Ripretinib is a switch-control tyrosine kinase inhibitor (TKI) approved for fourth-line (4L) treatment of patients with advanced gastrointestinal stromal tumor (GIST). In the INVICTUS study (NCT03353753) ripretinib demonstrated clinically meaningful benefit and a well-tolerated safety profile; patients reported stable or improved health-related quality of life (HRQoL) vs. placebo.1 We present health state utility values (HSUV) derived from EuroQol-5-Dimension (EQ-5D) questionnaires collected during both INVICTUS and a post-approval real-world evidence (RWE) study conducted in China. In INVICTUS, ≥4L GIST patients received ripretinib 150 mg (n=85) or placebo (n=44) once daily (QD).1 HRQoL was assessed using EQ-5D 5-Level (5L) at Day 1 of each cycle and end of treatment.
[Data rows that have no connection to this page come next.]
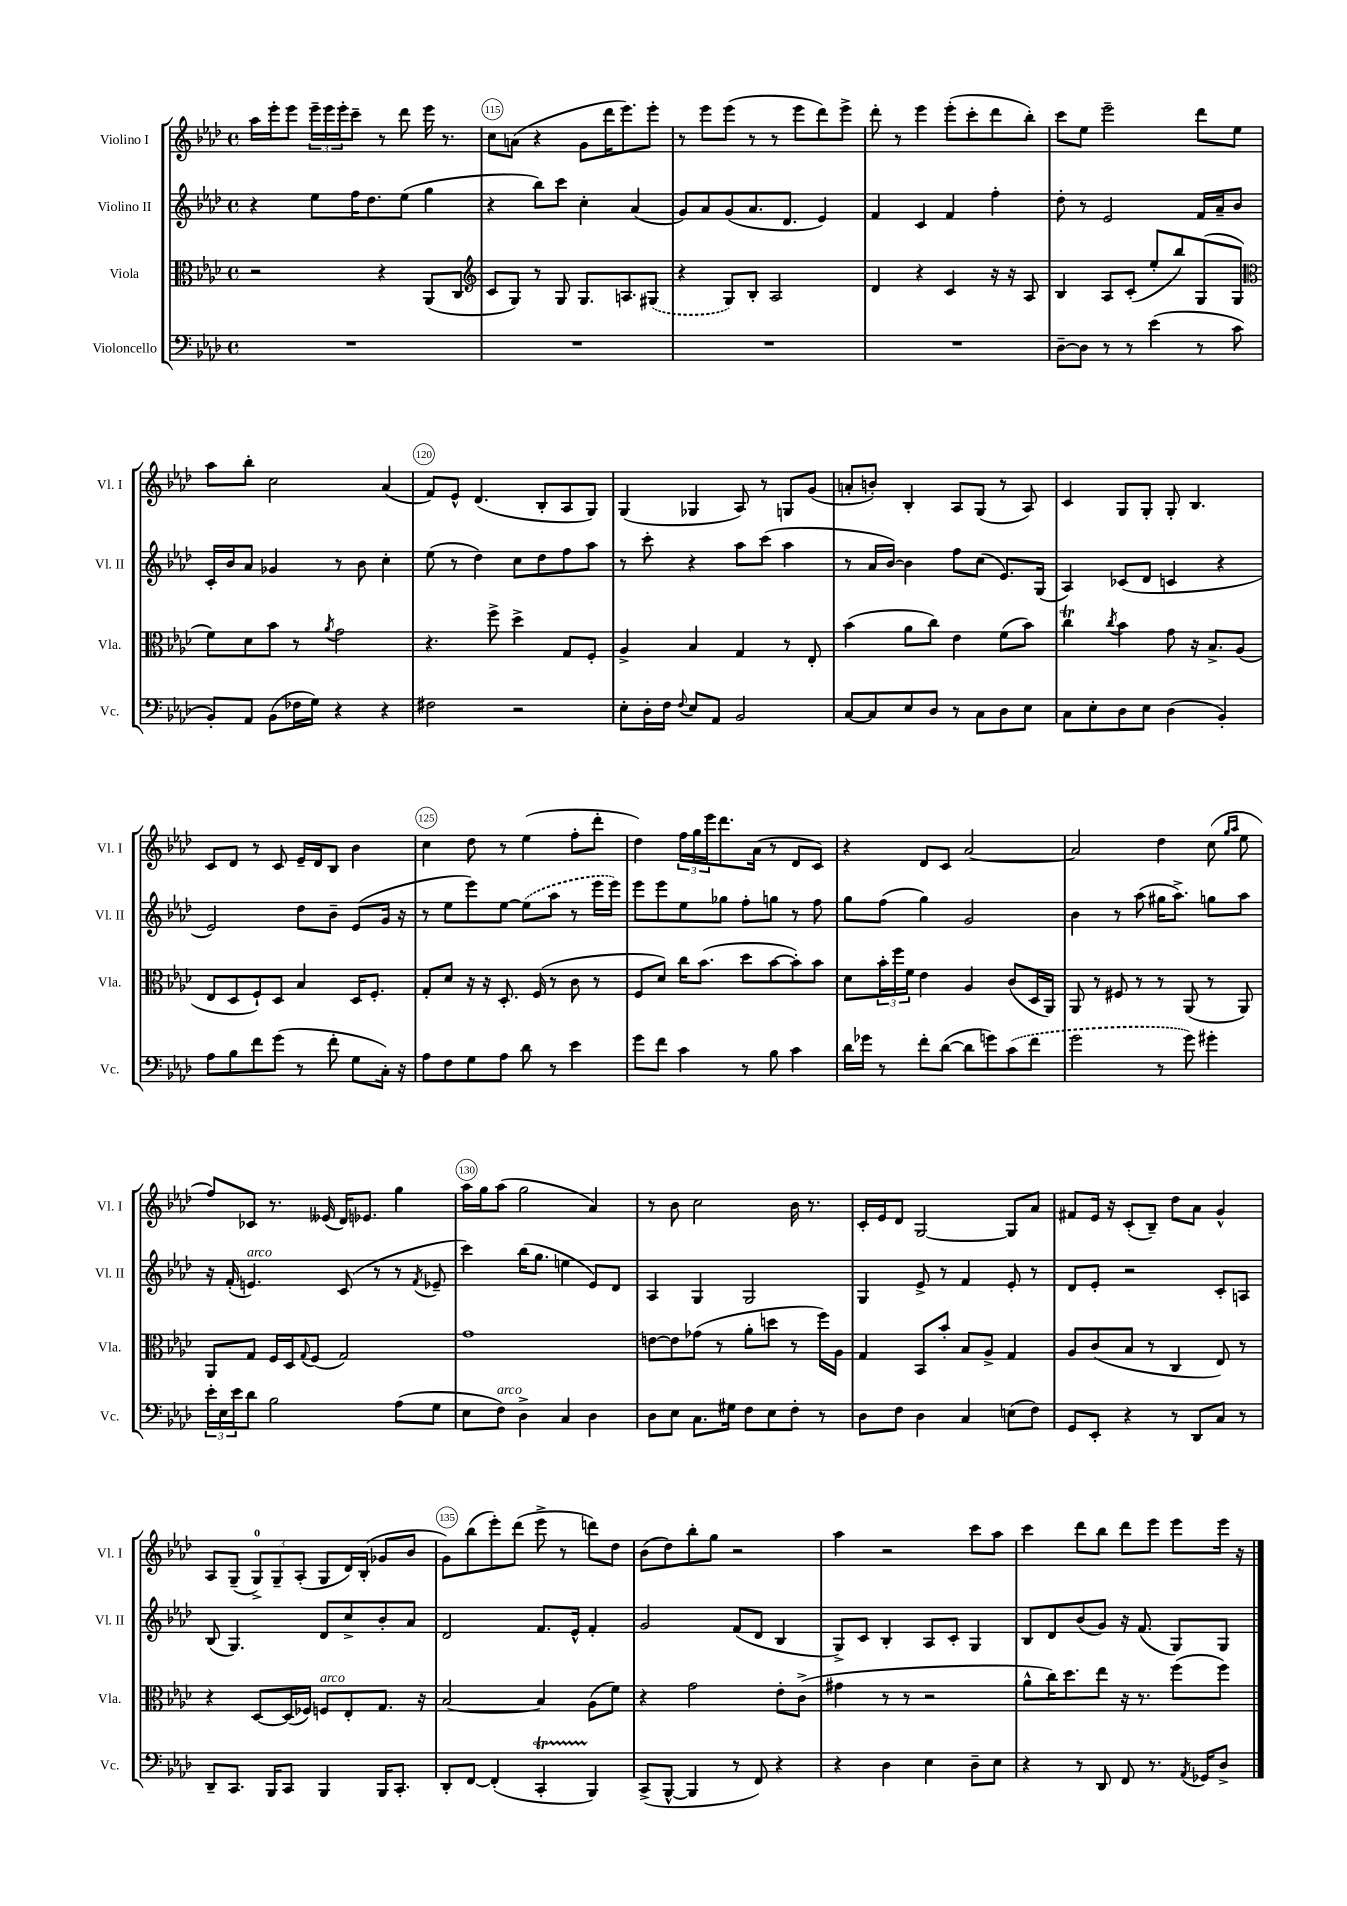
<<
\new StaffGroup <<
\new Staff = "s0" \with { instrumentName = "Violino I" shortInstrumentName = "Vl. I" } {
    \clef treble \key aes \major \defaultTimeSignature \time 4/4
    aes''16 ees'''16-. ees'''8 \tuplet 3/2 { ees'''16-- ees'''16 ees'''16-. } c'''8-- r8 des'''8 ees'''16 r8. |
    c''8 a'8( r4 g'8 des'''16 ees'''8.) ees'''8-. |
    r8 ees'''8 ees'''8( r8 r8 ees'''8 des'''8) ees'''8-> |
    des'''8-. r8 ees'''4 ees'''8-.( c'''8-. des'''8 bes''8-.) |
    c'''8 ees''8 ees'''2-- des'''8 ees''8 |
    aes''8 bes''8-. c''2 aes'4( |
    f'8) ees'8-^ des'4.( bes8-. aes8 g8) |
    g4( ges4 aes8) r8 g8 g'8( |
    a'8-. b'8-.) bes4-. aes8 g8( r8 aes8) |
    c'4 g8 g8-. g8-. bes4. |
    c'8 des'8 r8 c'8 ees'16-- des'16 bes8 bes'4 |
    c''4 des''8 r8 ees''4( f''8-. des'''8-. |
    des''4) \tuplet 3/2 { f''16 g''16 ees'''16 } des'''8. aes'16( r8 des'8 c'8) |
    r4 des'8 c'8 aes'2~ |
    aes'2 des''4 c''8( \grace { g''16 aes''16 } ees''8 |
    f''8) ces'8 r8. eeses'16( des'16) ees'8. g''4 |
    aes''16 g''16 aes''8( g''2 aes'4) |
    r8 bes'8 c''2 bes'16 r8. |
    c'16-. ees'16 des'8 g2~ g8 aes'8 |
    fis'8 ees'16 r16 c'8-.( bes8--) des''8 aes'8 g'4-^ |
    aes8 g8--( \tuplet 3/2 { g8-0->) g8-- aes8-.( } g8 des'16) bes16-.( ges'8 bes'8 |
    g'8) bes''8( ees'''8-.) des'''8( ees'''8-> r8 d'''8) des''8 |
    bes'8( des''8) bes''8-. g''8 r2 |
    aes''4 r2 c'''8 aes''8 |
    c'''4 des'''8 bes''8 des'''8 ees'''8 ees'''8 ees'''16 r16 \bar "|." |
}
\new Staff = "s1" \with { instrumentName = "Violino II" shortInstrumentName = "Vl. II" } {
    \clef treble \key aes \major \defaultTimeSignature \time 4/4
    r4 ees''8 f''16 des''8. ees''8( g''4 |
    r4 bes''8) c'''8 c''4-. aes'4( |
    g'8) aes'8 g'8( aes'8. des'8. ees'4) |
    f'4 c'4 f'4 f''4-. |
    des''8-. r8 ees'2 f'16 aes'16-- bes'8 |
    c'16-. bes'16 aes'8 ges'4 r8 bes'8 c''4-. |
    ees''8( r8 des''4) c''8 des''8 f''8 aes''8 |
    r8 c'''8-. r4 aes''8 c'''8( aes''4 |
    r8 aes'16 bes'16~) bes'4 f''8 c''8( ees'8.) g16( |
    aes4) ces'8( des'8 c'4 r4 |
    ees'2) des''8 bes'8-- ees'8( g'16 r16 |
    r8 ees''8 ees'''8) ees''8~ \once \slurDashed ees''8( aes''8 r8 ees'''16 ees'''16) |
    ees'''8 ees'''8 ees''8 ges''8 f''8-. g''8 r8 f''8 |
    g''8 f''8( g''4) g'2 |
    bes'4 r8 aes''8( gis''16 aes''8.->) g''8 aes''8 |
    r16 f'16-.( e'4.^\markup { \italic "arco" }) c'8( r8 r8 \acciaccatura { f'8 } ees'8-- |
    c'''4) bes''16( g''8. e''4 ees'8) des'8 |
    aes4 g4 g2 |
    g4 ees'8-> r8 f'4 ees'8-. r8 |
    des'8 ees'8-. r2 c'8-. a8 |
    bes8( g4.) des'8 c''8-> bes'8-. aes'8 |
    des'2 f'8. ees'16-^ f'4-. |
    g'2 f'8( des'8 bes4 |
    g8->) c'8 bes4-. aes8 c'8-. g4 |
    bes8 des'8 bes'8( g'8) r16 f'8.( g8) g8 \bar "|." |
}
\new Staff = "s2" \with { instrumentName = "Viola" shortInstrumentName = "Vla." } {
    \clef alto \key aes \major \defaultTimeSignature \time 4/4
    r2 r4 aes,8( c8 |
    \clef treble c'8 g8) r8 g8 g8. a8. \once \slurDashed gis8( |
    r4 g8) bes8-. aes2 |
    des'4 r4 c'4 r16 r16 aes8 |
    bes4 aes8 c'8-.( ees''8-. bes''8) g8( g8 |
    \clef alto f'8) des'8 bes'8 r8 \acciaccatura { aes'8 } g'2 |
    r4. f''8-> des''4-> g8 f8-. |
    aes4-> bes4 g4 r8 ees8-. |
    bes'4( aes'8 c''8) ees'4 f'8( bes'8) |
    c''4\trill \acciaccatura { c''8 } bes'4 g'8 r16 bes8.-> aes8( |
    ees8 des8 f8-!) des8 bes4 des16 f8.-. |
    g8-. des'8 r16 r16 des8.-. f16( r8 c'8 r8 |
    f8 des'8) c''16 bes'8.( des''8 bes'8~ bes'8-.) bes'8 |
    des'8 \tuplet 3/2 { bes'16-. f''16 f'16 } ees'4 aes4 c'8( des16 aes,16) |
    aes,8 r8 fis8 r8 r8 aes,8( r8 aes,8) |
    aes,8 g8 f16 des16 \appoggiatura { g8 } f8( g2) |
    g'1 |
    e'8~ e'8 ges'8( r8 aes'8-. d''8 r8 f''16) aes16 |
    g4 bes,8 bes'8-. bes8 aes8-> g4 |
    aes8 c'8( bes8 r8 c4 ees8) r8 |
    r4 des8~ des16( fes16) f8^\markup { \italic "arco" } ees8-. g8. r16 |
    bes2~ bes4 aes8( f'8) |
    r4 g'2 ees'8-. c'8->( |
    gis'4 r8 r8 r2 |
    aes'8-^ c''16) des''8. ees''8 r16 r8. f''8( f''8) \bar "|." |
}
\new Staff = "s3" \with { instrumentName = "Violoncello" shortInstrumentName = "Vc." } {
    \clef bass \key aes \major \defaultTimeSignature \time 4/4
    R1 |
    R1 |
    R1 |
    R1 |
    des8~-- des8 r8 r8 ees'4( r8 c'8 |
    bes,8-.) aes,8 bes,8( fes16 g16) r4 r4 |
    fis2 r2 |
    ees8-. des16-. f16 \appoggiatura { f8 } ees8 aes,8 bes,2 |
    c8~ c8 ees8 des8 r8 c8 des8 ees8 |
    c8 ees8-. des8 ees8 des4( bes,4-.) |
    aes8 bes8 f'8 g'8( r8 f'8-. g8 c16-.) r16 |
    aes8 f8 g8 aes8 des'8 r8 ees'4 |
    g'8 f'8 c'4 r8 bes8 c'4 |
    des'16 ges'16 r8 f'8-. des'8~( des'8 g'8) \once \slurDashed c'8( f'8 |
    g'2 r8 g'8) gis'4-. |
    \tuplet 3/2 { ees'16-. ees16 ees'16 } des'8 bes2 aes8( g8 |
    ees8 f8^\markup { \italic "arco" }) des4-> c4 des4 |
    des8 ees8 c8. gis16 f8 ees8 f8-. r8 |
    des8 f8 des4 c4 e8( f8) |
    g,8 ees,8-. r4 r8 des,8 c8 r8 |
    des,8-- c,8. bes,,16 c,8 bes,,4 bes,,16 c,8.-. |
    des,8-. f,8~ f,4-.( c,4-.\startTrillSpan bes,,4\stopTrillSpan) |
    c,8->( bes,,8~-^ bes,,4 r8 f,8) r4 |
    r4 des4 ees4 des8-- ees8 |
    r4 r8 des,8 f,8 r8. \acciaccatura { aes,8 } ges,16 des8-> \bar "|." |
}
>>
>>
\layout { \context { \Score currentBarNumber = #114 \override BarNumber.break-visibility = ##(#f #t #t) barNumberVisibility = #(every-nth-bar-number-visible 5) \override BarNumber.stencil = #(make-stencil-circler 0.1 0.3 ly:text-interface::print) } }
Data were mapped using UK value sets to EQ-5D 3-Level (3L) utilities.2 In the RWE study, ≥4L GIST patients received ripretinib 150 mg QD (N=241). HRQoL was assessed monthly using EQ-5D-3L over 13 months. Data were mapped using Chinese value sets to EQ-5D-3L utilities.3 For both studies, mean HSUV were estimated for progression-free (PF) and progressed disease (PD) states. In INVICTUS, EQ-5D completion was >99%. HSUV for ripretinib vs. placebo were 0.75 vs. 0.73 for PF patients and 0.75 vs. 0.71 for PD patients. In the RWE study, EQ-5D completion was 65%. HSUV were 0.81 for PF patients and 0.67 for PD patients. HSUV calculated from the INVICTUS study were higher for patients receiving ripretinib vs. placebo. HSUV calculated from the RWE survey were similar, indicating high HRQoL for patients receiving ripretinib both within a clinical trial and under real-world conditions. These HSUV may be used to inform economic evaluations of novel therapies for patients with advanced GIST.